Side effects of sulfites may include alterations in normal gut microbiota (gut bacteria and other microorganisms) and associated symptoms such as changes in bowel regularity and ability to digest certain foods, bloating, gas, hiccups, loose stools, and headaches, migraines, sneezing, rashes, throat itching or swelling, itching in the mouth, difficulty breathing and, in cases of allergy to sulfites, anaphylactic shock. In the amounts they are meant to be consumed, sulfured dried apricots shouldn’t elicit significant digestive side effects in a healthy person, but if your acid reflux is acting up, you can switch to unsulfured dried apricots to see if there are any improvements.
- What color should natural dried apricots be?
There is a significant difference in color between unsulfured and sulfured dried fruits, especially apricots. Natural unsulfured dried apricots are usually a dark reddish brown color, vs sulfured dried apricots which are a beautiful, bright golden yellow-orange color. Sulfur dioxide and other sulfites are used not just as preservatives, to increase the shelf life of dried fruits and prevent rotting and spoilage, but also to enhance color. If you were to dry apricots naturally, they would lose their bright golden yellow-orange color as a result of oxidation (similar to how apples turn brown once you take a bite out of them). But by adding sulfur dioxide, the original color is not only maintained, but also enhanced which makes for an extremely visually appealing food product. The same is true for peaches, kiwifruit, ginger, some raisin varieties and other popular dried fruits. The rule of thumb is: the brighter and lighter-colored the apricots, the more sulfur dioxide they contain.

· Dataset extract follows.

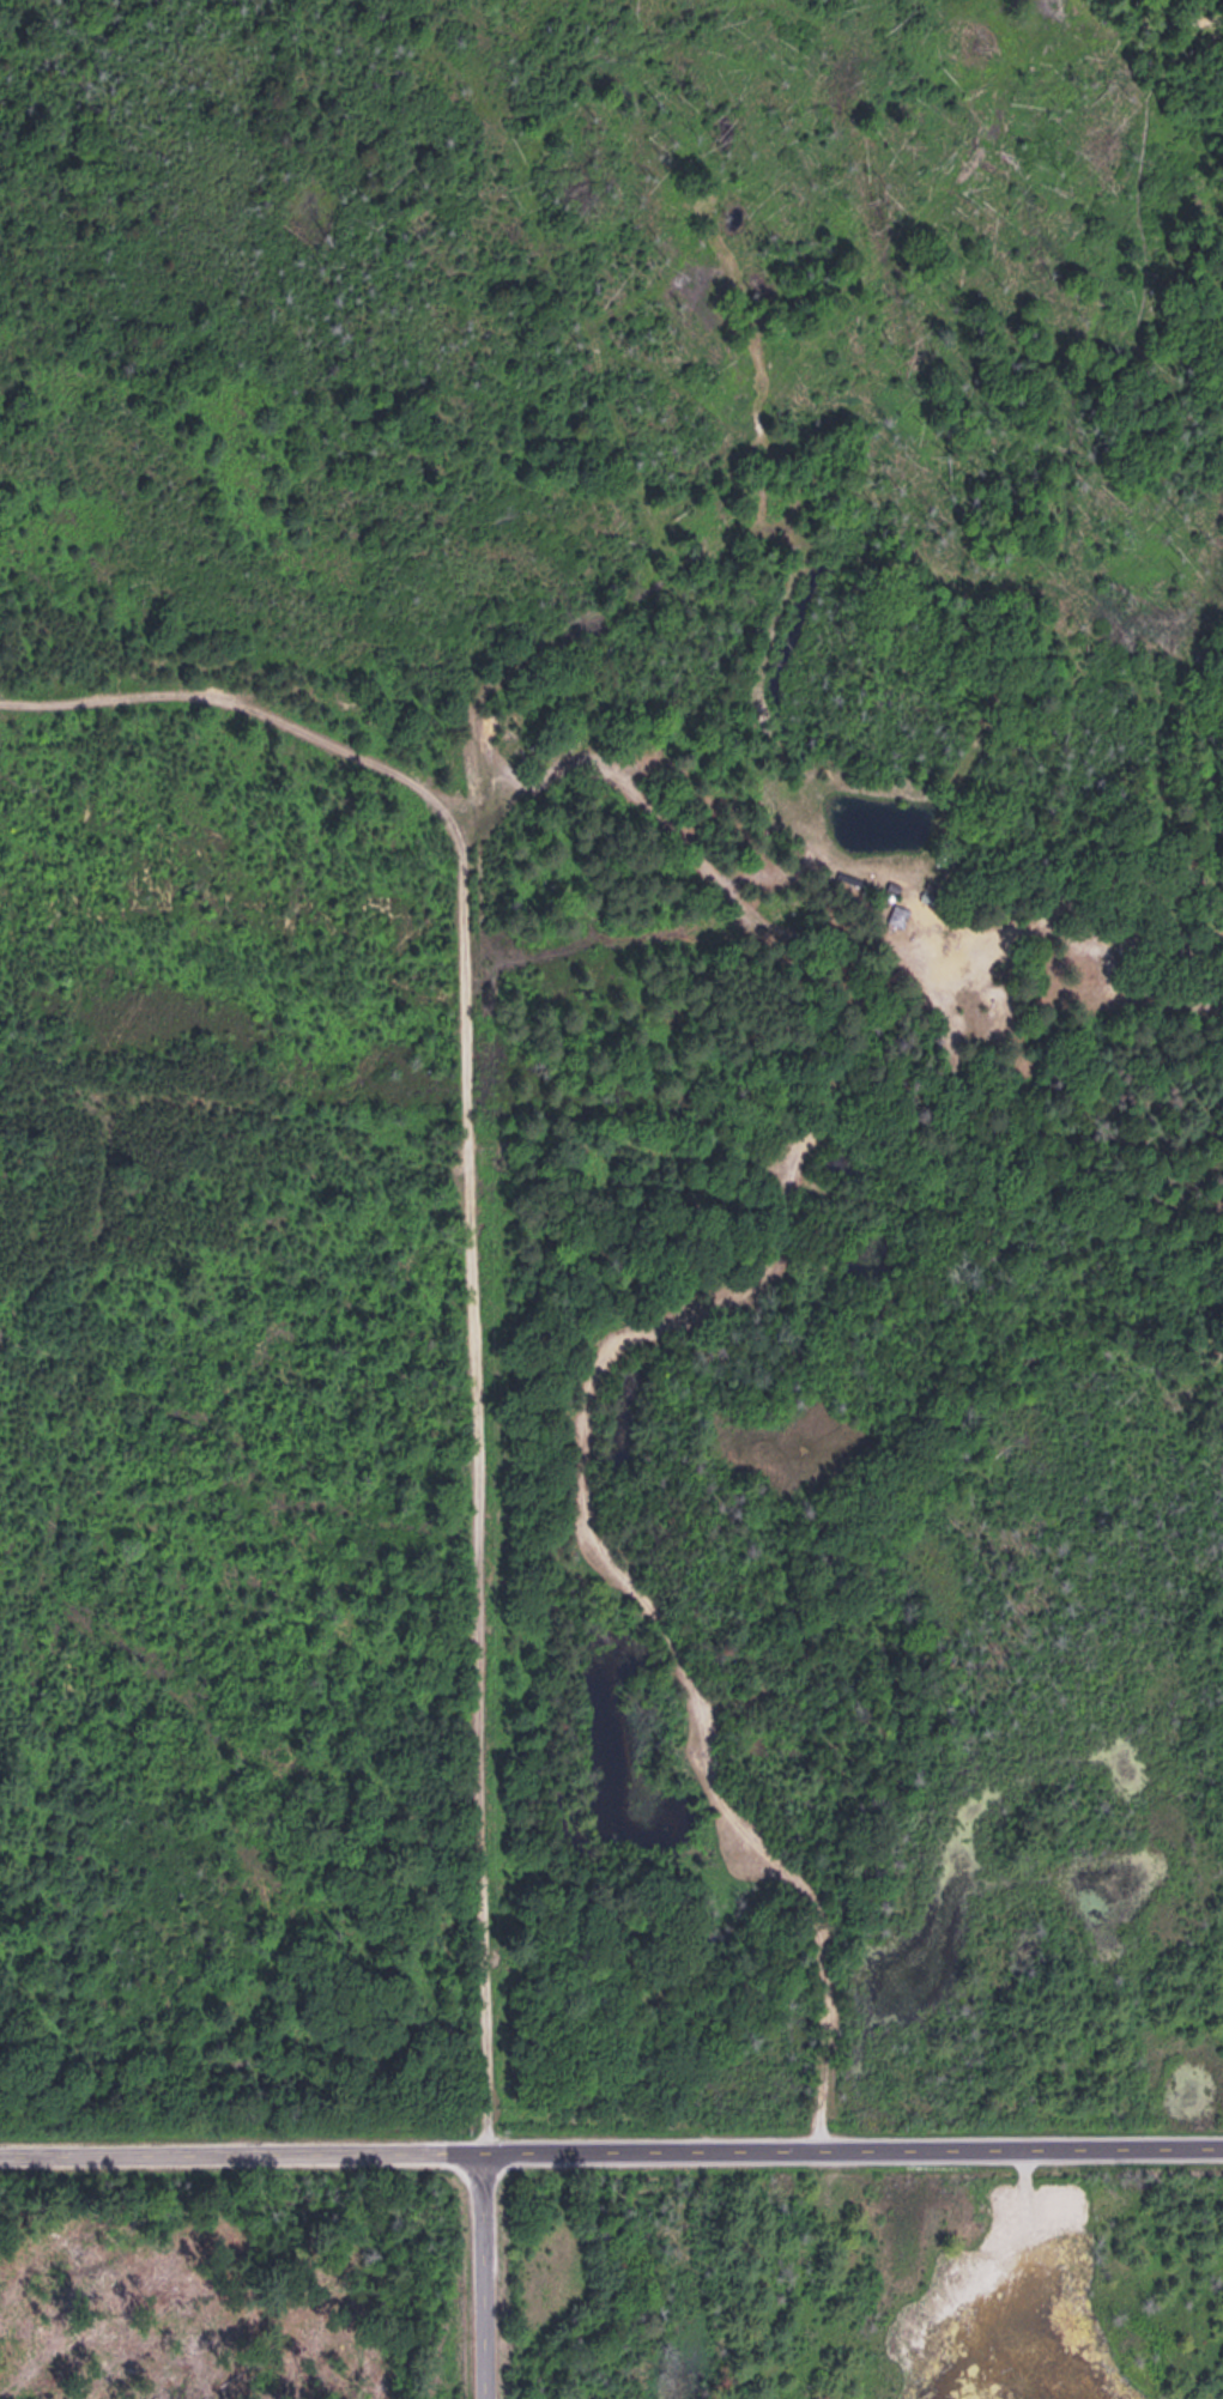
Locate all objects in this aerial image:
road: (832, 877)
building: (896, 914)
road: (611, 2128)
road: (466, 2264)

How many dried apricots equal a fresh apricot?
Depending on the cultivar and size of the fruit, there are chopped dried apricots, whole dried apricots and dried apricot halves available for sale. For dried apricot halves, 2 halves equal one fresh fruit. For whole dried apricots, one piece equals one fresh fruit. The rule of thumb is: eat as many dried apricots as you would fresh, so the equivalent amount of the fresh fruit. Or stick to the recommended portion size printed on the label, although eating just a little more than that (not the whole bag though) might not cause any adverse reactions in people with moderate acid reflux.
In addition to not being a trigger food for GERD and not actively causing acid reflux episodes, dried apricots provide other benefits too. They are high in potassium and a good source of magnesium for better blood pressure numbers. In the digestive tract, pectin and other types of dietary fiber from dried apricots bind to dietary cholesterol and fat, reducing absorption and actively supporting cardiovascular health. Source of both soluble and insoluble dietary fiber, dried apricots are satiating and filling, helping you feel full faster and for longer. Not only do they usually not have any added sugars, but they also slow down the absorption of the sugar glucose in the blood which holds benefits for blood sugar metabolism. Dried apricots are especially good for eyesight and a source of benefits for skin health, as well as help bind loose stools and combat diarrhea, and relieve constipation.